= TASK DIRECTIONS =
Using the data below, return every line that holds the word "address".

--- MATERIAL PROVIDED Enclosed Below ---

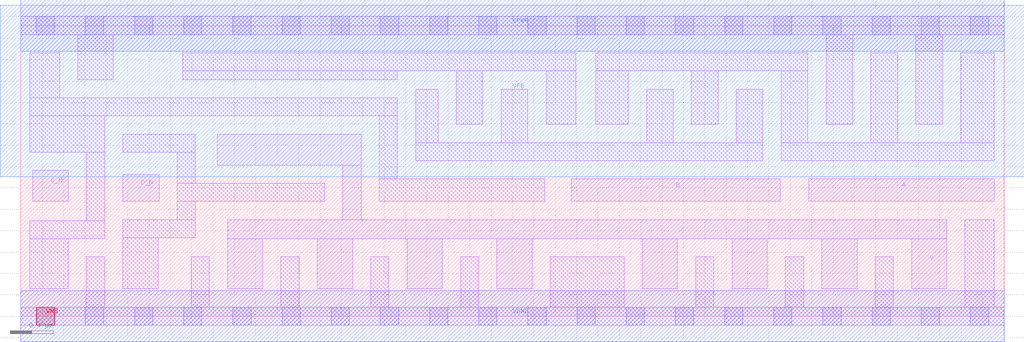
<source format=lef>
# Copyright 2020 The SkyWater PDK Authors
#
# Licensed under the Apache License, Version 2.0 (the "License");
# you may not use this file except in compliance with the License.
# You may obtain a copy of the License at
#
#     https://www.apache.org/licenses/LICENSE-2.0
#
# Unless required by applicable law or agreed to in writing, software
# distributed under the License is distributed on an "AS IS" BASIS,
# WITHOUT WARRANTIES OR CONDITIONS OF ANY KIND, either express or implied.
# See the License for the specific language governing permissions and
# limitations under the License.
#
# SPDX-License-Identifier: Apache-2.0

VERSION 5.7 ;
  NOWIREEXTENSIONATPIN ON ;
  DIVIDERCHAR "/" ;
  BUSBITCHARS "[]" ;
MACRO sky130_fd_sc_hd__nor4bb_4
  CLASS CORE ;
  FOREIGN sky130_fd_sc_hd__nor4bb_4 ;
  ORIGIN  0.000000  0.000000 ;
  SIZE  9.200000 BY  2.720000 ;
  SYMMETRY X Y R90 ;
  SITE unithd ;
  PIN A
    ANTENNAGATEAREA  0.990000 ;
    DIRECTION INPUT ;
    USE SIGNAL ;
    PORT
      LAYER li1 ;
        RECT 7.375000 1.075000 9.110000 1.285000 ;
    END
  END A
  PIN B
    ANTENNAGATEAREA  0.990000 ;
    DIRECTION INPUT ;
    USE SIGNAL ;
    PORT
      LAYER li1 ;
        RECT 5.150000 1.075000 7.105000 1.285000 ;
    END
  END B
  PIN C_N
    ANTENNAGATEAREA  0.247500 ;
    DIRECTION INPUT ;
    USE SIGNAL ;
    PORT
      LAYER li1 ;
        RECT 0.110000 1.075000 0.445000 1.365000 ;
    END
  END C_N
  PIN D_N
    ANTENNAGATEAREA  0.247500 ;
    DIRECTION INPUT ;
    USE SIGNAL ;
    PORT
      LAYER li1 ;
        RECT 0.955000 1.075000 1.295000 1.325000 ;
    END
  END D_N
  PIN VNB
    PORT
      LAYER pwell ;
        RECT 0.150000 -0.085000 0.320000 0.085000 ;
    END
  END VNB
  PIN VPB
    PORT
      LAYER nwell ;
        RECT -0.190000 1.305000 9.390000 2.910000 ;
    END
  END VPB
  PIN Y
    ANTENNADIFFAREA  1.944000 ;
    DIRECTION OUTPUT ;
    USE SIGNAL ;
    PORT
      LAYER li1 ;
        RECT 1.840000 1.415000 3.185000 1.705000 ;
        RECT 1.935000 0.255000 2.265000 0.725000 ;
        RECT 1.935000 0.725000 8.665000 0.905000 ;
        RECT 2.775000 0.255000 3.105000 0.725000 ;
        RECT 3.015000 0.905000 3.185000 1.415000 ;
        RECT 3.615000 0.255000 3.945000 0.725000 ;
        RECT 4.455000 0.255000 4.785000 0.725000 ;
        RECT 5.815000 0.255000 6.145000 0.725000 ;
        RECT 6.655000 0.255000 6.985000 0.725000 ;
        RECT 7.495000 0.255000 7.825000 0.725000 ;
        RECT 8.335000 0.255000 8.665000 0.725000 ;
    END
  END Y
  PIN VGND
    DIRECTION INOUT ;
    SHAPE ABUTMENT ;
    USE GROUND ;
    PORT
      LAYER met1 ;
        RECT 0.000000 -0.240000 9.200000 0.240000 ;
    END
  END VGND
  PIN VPWR
    DIRECTION INOUT ;
    SHAPE ABUTMENT ;
    USE POWER ;
    PORT
      LAYER met1 ;
        RECT 0.000000 2.480000 9.200000 2.960000 ;
    END
  END VPWR
  OBS
    LAYER li1 ;
      RECT 0.000000 -0.085000 9.200000 0.085000 ;
      RECT 0.000000  2.635000 9.200000 2.805000 ;
      RECT 0.085000  0.255000 0.445000 0.725000 ;
      RECT 0.085000  0.725000 0.785000 0.895000 ;
      RECT 0.085000  1.535000 0.785000 1.875000 ;
      RECT 0.085000  1.875000 3.525000 2.045000 ;
      RECT 0.085000  2.045000 0.365000 2.465000 ;
      RECT 0.535000  2.215000 0.865000 2.635000 ;
      RECT 0.615000  0.085000 0.785000 0.555000 ;
      RECT 0.615000  0.895000 0.785000 1.535000 ;
      RECT 0.955000  0.255000 1.285000 0.735000 ;
      RECT 0.955000  0.735000 1.635000 0.905000 ;
      RECT 0.955000  1.535000 1.635000 1.705000 ;
      RECT 1.465000  0.905000 1.635000 1.075000 ;
      RECT 1.465000  1.075000 2.845000 1.245000 ;
      RECT 1.465000  1.245000 1.635000 1.535000 ;
      RECT 1.515000  2.215000 3.525000 2.295000 ;
      RECT 1.515000  2.295000 5.195000 2.465000 ;
      RECT 1.595000  0.085000 1.765000 0.555000 ;
      RECT 2.435000  0.085000 2.605000 0.555000 ;
      RECT 3.275000  0.085000 3.445000 0.555000 ;
      RECT 3.355000  1.075000 4.905000 1.285000 ;
      RECT 3.355000  1.285000 3.525000 1.875000 ;
      RECT 3.695000  1.455000 6.945000 1.625000 ;
      RECT 3.695000  1.625000 3.905000 2.125000 ;
      RECT 4.075000  1.795000 4.325000 2.295000 ;
      RECT 4.115000  0.085000 4.285000 0.555000 ;
      RECT 4.495000  1.625000 4.745000 2.125000 ;
      RECT 4.915000  1.795000 5.195000 2.295000 ;
      RECT 4.955000  0.085000 5.645000 0.555000 ;
      RECT 5.380000  1.795000 5.685000 2.295000 ;
      RECT 5.380000  2.295000 7.365000 2.465000 ;
      RECT 5.855000  1.625000 6.105000 2.125000 ;
      RECT 6.275000  1.795000 6.525000 2.295000 ;
      RECT 6.315000  0.085000 6.485000 0.555000 ;
      RECT 6.695000  1.625000 6.945000 2.125000 ;
      RECT 7.115000  1.455000 9.110000 1.625000 ;
      RECT 7.115000  1.625000 7.365000 2.295000 ;
      RECT 7.155000  0.085000 7.325000 0.555000 ;
      RECT 7.535000  1.795000 7.785000 2.635000 ;
      RECT 7.955000  1.625000 8.205000 2.465000 ;
      RECT 7.995000  0.085000 8.165000 0.555000 ;
      RECT 8.375000  1.795000 8.625000 2.635000 ;
      RECT 8.795000  1.625000 9.110000 2.465000 ;
      RECT 8.835000  0.085000 9.110000 0.905000 ;
    LAYER mcon ;
      RECT 0.145000 -0.085000 0.315000 0.085000 ;
      RECT 0.145000  2.635000 0.315000 2.805000 ;
      RECT 0.605000 -0.085000 0.775000 0.085000 ;
      RECT 0.605000  2.635000 0.775000 2.805000 ;
      RECT 1.065000 -0.085000 1.235000 0.085000 ;
      RECT 1.065000  2.635000 1.235000 2.805000 ;
      RECT 1.525000 -0.085000 1.695000 0.085000 ;
      RECT 1.525000  2.635000 1.695000 2.805000 ;
      RECT 1.985000 -0.085000 2.155000 0.085000 ;
      RECT 1.985000  2.635000 2.155000 2.805000 ;
      RECT 2.445000 -0.085000 2.615000 0.085000 ;
      RECT 2.445000  2.635000 2.615000 2.805000 ;
      RECT 2.905000 -0.085000 3.075000 0.085000 ;
      RECT 2.905000  2.635000 3.075000 2.805000 ;
      RECT 3.365000 -0.085000 3.535000 0.085000 ;
      RECT 3.365000  2.635000 3.535000 2.805000 ;
      RECT 3.825000 -0.085000 3.995000 0.085000 ;
      RECT 3.825000  2.635000 3.995000 2.805000 ;
      RECT 4.285000 -0.085000 4.455000 0.085000 ;
      RECT 4.285000  2.635000 4.455000 2.805000 ;
      RECT 4.745000 -0.085000 4.915000 0.085000 ;
      RECT 4.745000  2.635000 4.915000 2.805000 ;
      RECT 5.205000 -0.085000 5.375000 0.085000 ;
      RECT 5.205000  2.635000 5.375000 2.805000 ;
      RECT 5.665000 -0.085000 5.835000 0.085000 ;
      RECT 5.665000  2.635000 5.835000 2.805000 ;
      RECT 6.125000 -0.085000 6.295000 0.085000 ;
      RECT 6.125000  2.635000 6.295000 2.805000 ;
      RECT 6.585000 -0.085000 6.755000 0.085000 ;
      RECT 6.585000  2.635000 6.755000 2.805000 ;
      RECT 7.045000 -0.085000 7.215000 0.085000 ;
      RECT 7.045000  2.635000 7.215000 2.805000 ;
      RECT 7.505000 -0.085000 7.675000 0.085000 ;
      RECT 7.505000  2.635000 7.675000 2.805000 ;
      RECT 7.965000 -0.085000 8.135000 0.085000 ;
      RECT 7.965000  2.635000 8.135000 2.805000 ;
      RECT 8.425000 -0.085000 8.595000 0.085000 ;
      RECT 8.425000  2.635000 8.595000 2.805000 ;
      RECT 8.885000 -0.085000 9.055000 0.085000 ;
      RECT 8.885000  2.635000 9.055000 2.805000 ;
  END
END sky130_fd_sc_hd__nor4bb_4
END LIBRARY

</source>
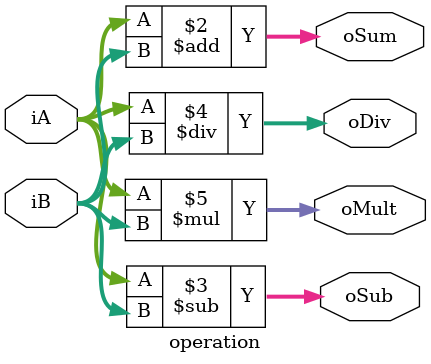
<source format=v>
/******************
	FileName	:	operation.v
	Author	:	daniel
	Description	:	Example of operation for +,-,*,/
	Revision	:	2017/12/20
	Company	:	***********
	code	:	Verilog-2001
************************/
module operation(
input 		[3:0]	iA,iB,
output reg	[4:0] oSum,
output reg	[3:0]	oSub,oDiv,
output reg	[7:0]	oMult);
always @(iA,iB)
begin
	oSum = iA + iB;
	oSub = iA - iB;
	oDiv = iA / iB;
	oMult = iA * iB;
end
endmodule
</source>
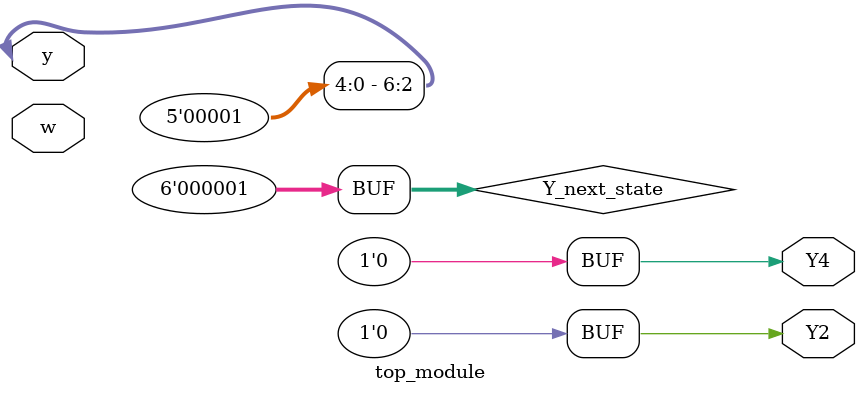
<source format=sv>
module top_module (
    input [6:1] y,
    input w,
    output Y2,
    output Y4
);
    wire[6:1] Y_next_state;
    
    assign Y_next_state[6:1] = 7'b000001;   // State A
    assign Y_next_state[6:1] = {1'b0, y[6:2]};   // State B
    assign Y_next_state[6:1] = 7'b000100;   // State C
    assign Y_next_state[6:1] = {1'b1, y[6:2]};   // State D
    assign Y_next_state[6:1] = 7'b001000;   // State E
    assign Y_next_state[6:1] = 7'b010000;   // State F
    
    assign Y2 = Y_next_state[5];
    assign Y4 = Y_next_state[3];
endmodule

</source>
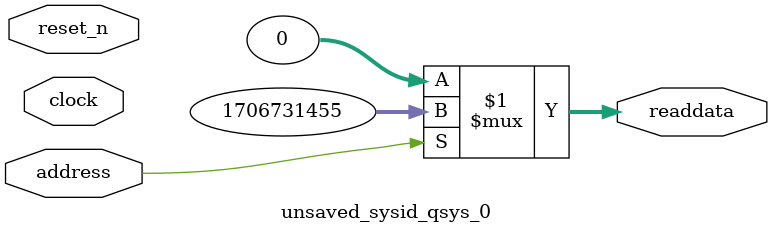
<source format=v>



// synthesis translate_off
`timescale 1ns / 1ps
// synthesis translate_on

// turn off superfluous verilog processor warnings 
// altera message_level Level1 
// altera message_off 10034 10035 10036 10037 10230 10240 10030 

module unsaved_sysid_qsys_0 (
               // inputs:
                address,
                clock,
                reset_n,

               // outputs:
                readdata
             )
;

  output  [ 31: 0] readdata;
  input            address;
  input            clock;
  input            reset_n;

  wire    [ 31: 0] readdata;
  //control_slave, which is an e_avalon_slave
  assign readdata = address ? 1706731455 : 0;

endmodule



</source>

--- End of Enclosed MATERIAL PROVIDED ---

= RESPONSE BOX =
                address,
  input            address;
  assign readdata = address ? 1706731455 : 0;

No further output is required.